Everything seems to be on a journey, including people, of course. Bearing the burden of a weighty history, one sets out, is drawn to the unknown, and sometimes one finds the truth unexpectedly, just as your grandfather did and just as Gergely and Janka do. One learns things from the people and places that one visits, and tries to lead a life that leaves a better world to one’s children. Doma no Ie is one place for such a journey. It’s called ie (house), but instead of a closed construction, it’s a space where wanderers meet and share the wisdom they have collected. The doma (earth floor adjacent to the entrance) is here but it is always “with” somewhere else: it is connected to the front of another ie, to the Haars’ house atop a hill in Honolulu. We are on our respective journeys wherever we are, even when we are at home. Our memories and thoughts travel far and cross somewhere in the distance.

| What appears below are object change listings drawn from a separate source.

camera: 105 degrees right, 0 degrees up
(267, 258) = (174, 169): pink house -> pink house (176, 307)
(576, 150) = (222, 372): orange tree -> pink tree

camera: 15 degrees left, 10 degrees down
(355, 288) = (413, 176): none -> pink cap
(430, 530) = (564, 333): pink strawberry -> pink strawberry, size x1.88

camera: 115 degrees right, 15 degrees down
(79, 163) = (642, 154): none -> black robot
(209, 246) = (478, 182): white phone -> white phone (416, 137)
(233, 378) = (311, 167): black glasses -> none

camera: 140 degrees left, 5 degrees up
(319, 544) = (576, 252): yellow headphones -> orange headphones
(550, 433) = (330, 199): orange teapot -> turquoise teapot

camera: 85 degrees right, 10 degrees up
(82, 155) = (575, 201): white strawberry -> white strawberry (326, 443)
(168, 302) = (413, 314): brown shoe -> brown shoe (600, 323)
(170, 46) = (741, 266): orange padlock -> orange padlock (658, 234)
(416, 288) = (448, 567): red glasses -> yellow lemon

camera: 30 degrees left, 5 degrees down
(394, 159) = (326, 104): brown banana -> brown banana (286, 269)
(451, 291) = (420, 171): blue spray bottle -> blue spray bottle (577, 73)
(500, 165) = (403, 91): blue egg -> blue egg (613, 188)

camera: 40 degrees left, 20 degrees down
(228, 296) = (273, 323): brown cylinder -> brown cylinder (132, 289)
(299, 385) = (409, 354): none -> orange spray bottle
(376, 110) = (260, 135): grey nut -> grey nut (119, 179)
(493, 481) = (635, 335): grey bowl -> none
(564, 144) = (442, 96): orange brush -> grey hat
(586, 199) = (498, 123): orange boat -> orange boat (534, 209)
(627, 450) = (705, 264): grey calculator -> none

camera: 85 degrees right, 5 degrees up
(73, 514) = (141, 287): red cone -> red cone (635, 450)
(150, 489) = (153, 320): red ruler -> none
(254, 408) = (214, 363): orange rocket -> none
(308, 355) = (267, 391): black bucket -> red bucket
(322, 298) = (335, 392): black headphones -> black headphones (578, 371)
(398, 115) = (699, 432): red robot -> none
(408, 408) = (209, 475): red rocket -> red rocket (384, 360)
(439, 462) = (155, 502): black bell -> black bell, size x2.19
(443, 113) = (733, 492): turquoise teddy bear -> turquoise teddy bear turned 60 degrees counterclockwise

Monika, I am waiting for you here in Kyoto.
Me ke aloha pumehana,
3 March 2020
Monika Haar is a pianist, music teacher, and environmental advocate based in Honolulu. She recently produced a music video, Transparency featuring her choreography and compositions. With this video, she aims to raise awareness about marine pollution and plastic waste. Monika is currently planning a performing arts festival in Honolulu and New York with a focus on environmental issues.